WHAT THIS TASK INVOLVES: Can you copy every row below word for word, leaving out the pictures?

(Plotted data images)
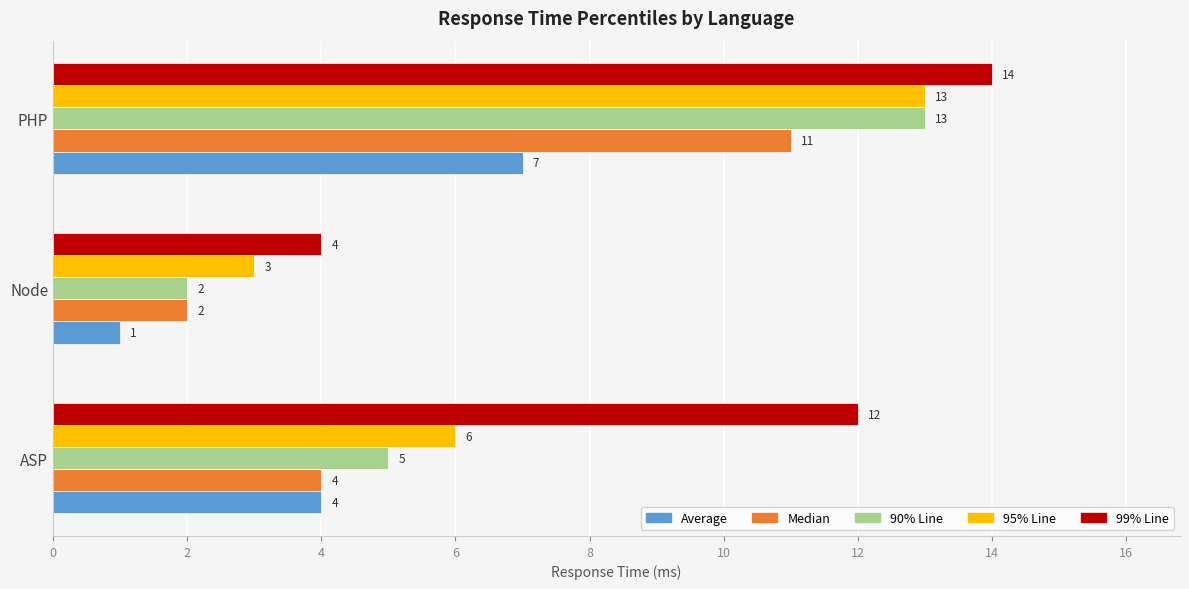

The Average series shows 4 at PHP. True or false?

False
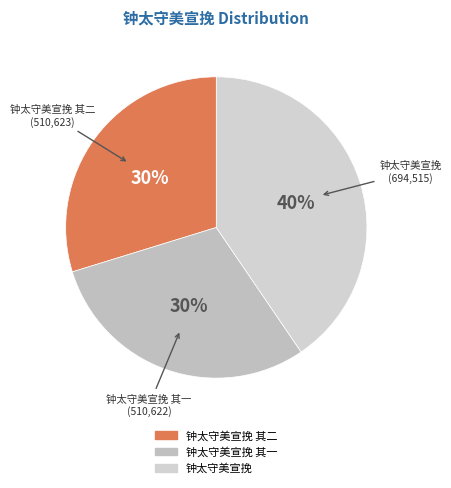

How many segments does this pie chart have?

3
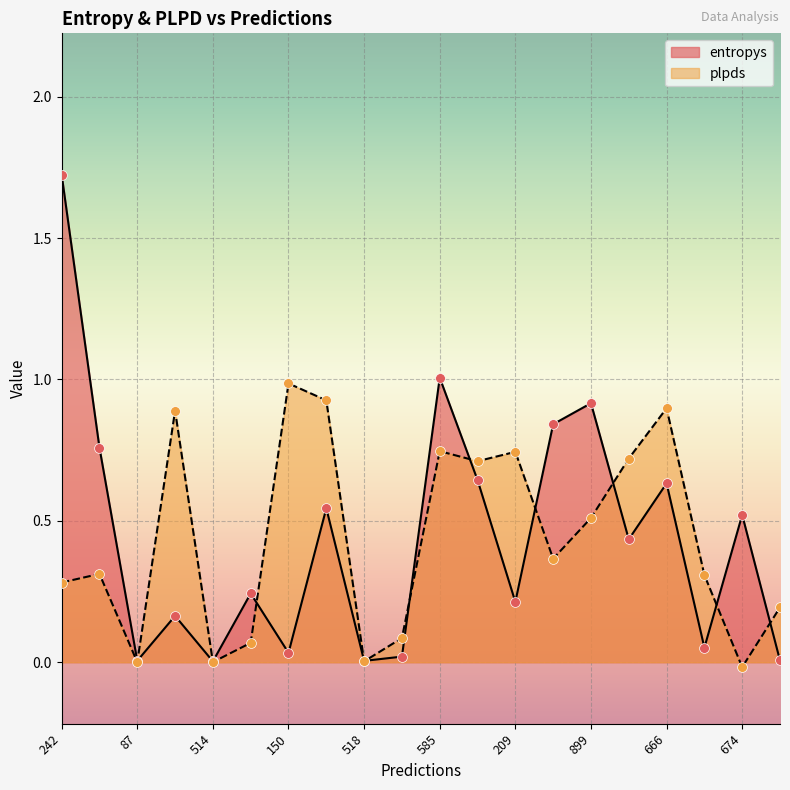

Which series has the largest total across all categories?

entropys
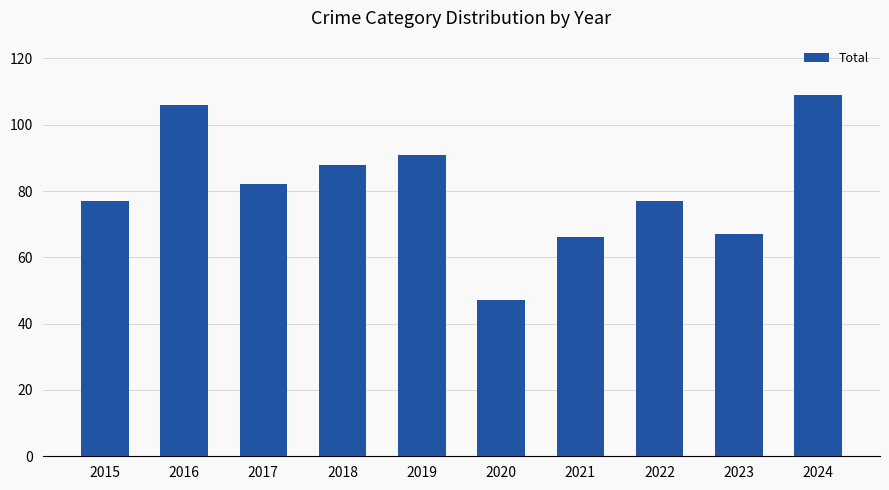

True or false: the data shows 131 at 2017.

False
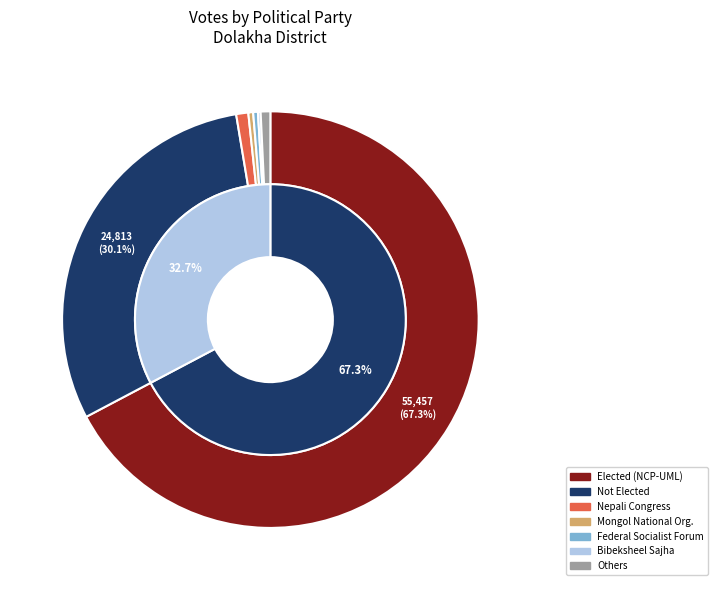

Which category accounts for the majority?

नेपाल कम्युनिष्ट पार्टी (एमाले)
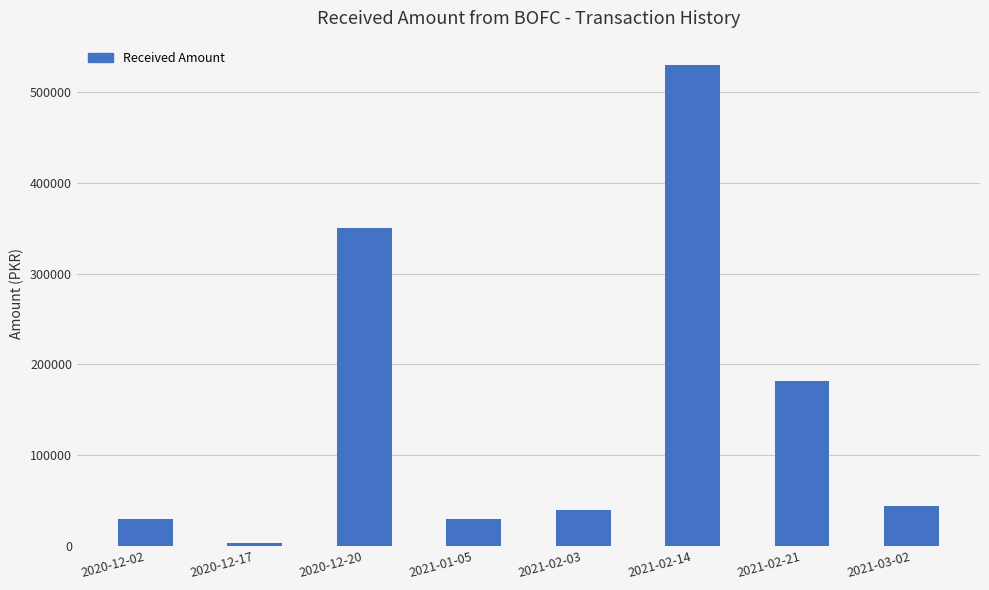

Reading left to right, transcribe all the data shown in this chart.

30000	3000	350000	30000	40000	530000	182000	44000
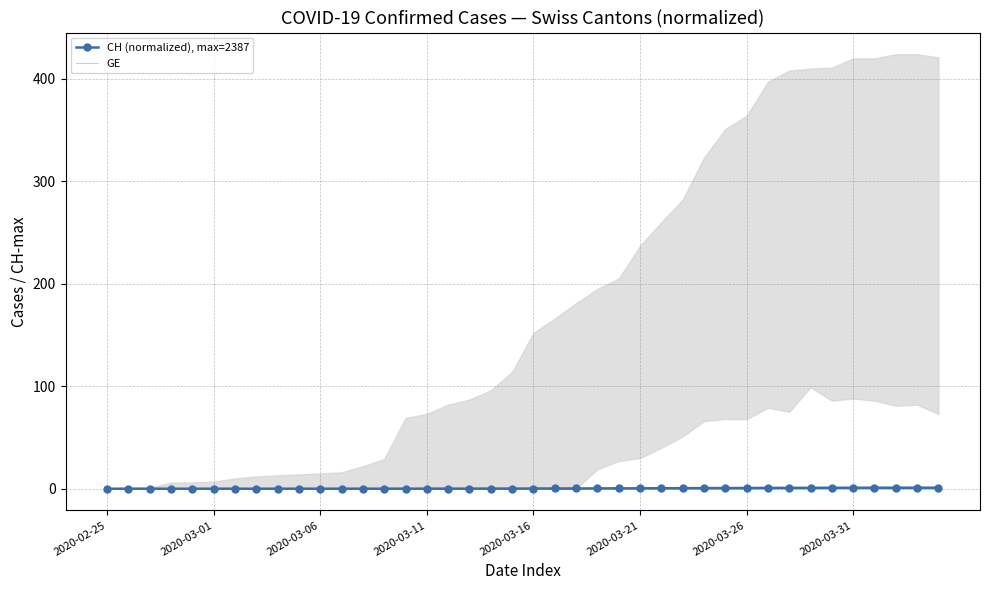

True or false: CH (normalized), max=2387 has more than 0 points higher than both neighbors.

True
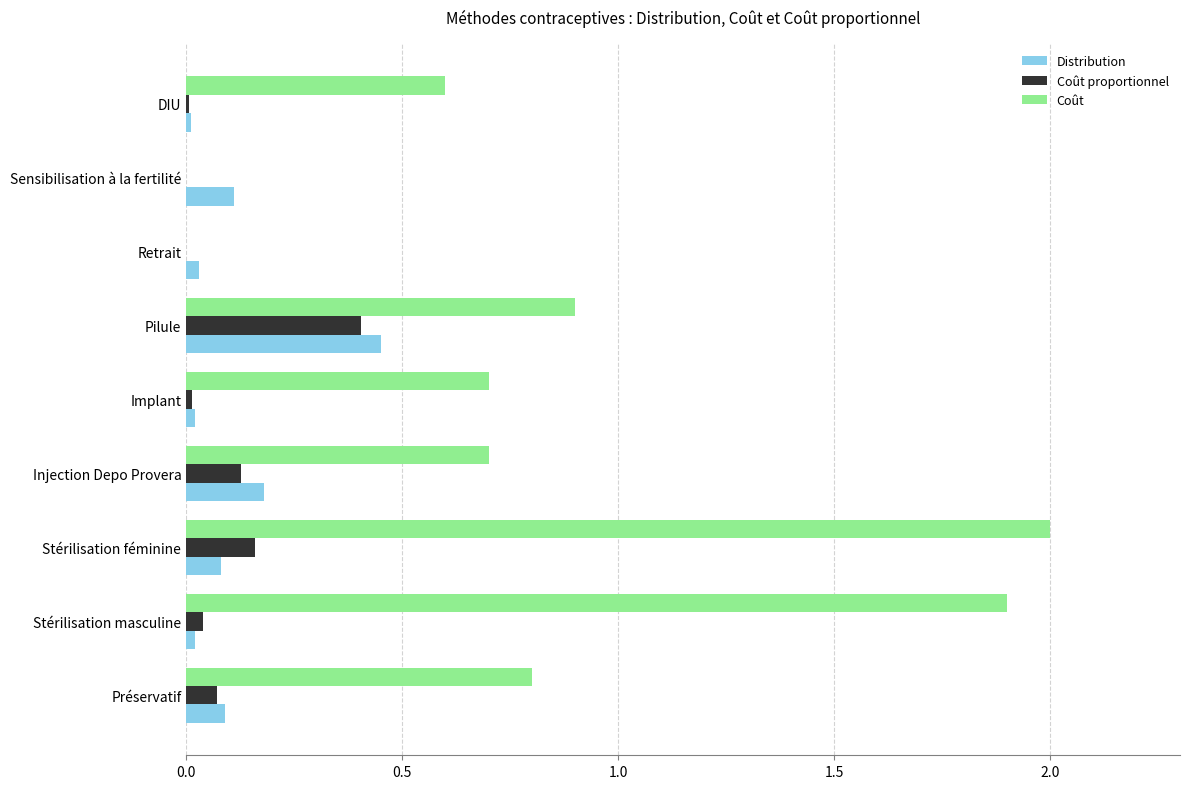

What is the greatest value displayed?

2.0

TASK RESULT:
The Average series shows 4 at PHP. True or false?

False

How many segments does this pie chart have?

3

Which series has the largest total across all categories?

entropys

True or false: the data shows 131 at 2017.

False

Which category accounts for the majority?

नेपाल कम्युनिष्ट पार्टी (एमाले)

Reading left to right, transcribe all the data shown in this chart.

30000	3000	350000	30000	40000	530000	182000	44000

True or false: CH (normalized), max=2387 has more than 0 points higher than both neighbors.

True

What is the greatest value displayed?

2.0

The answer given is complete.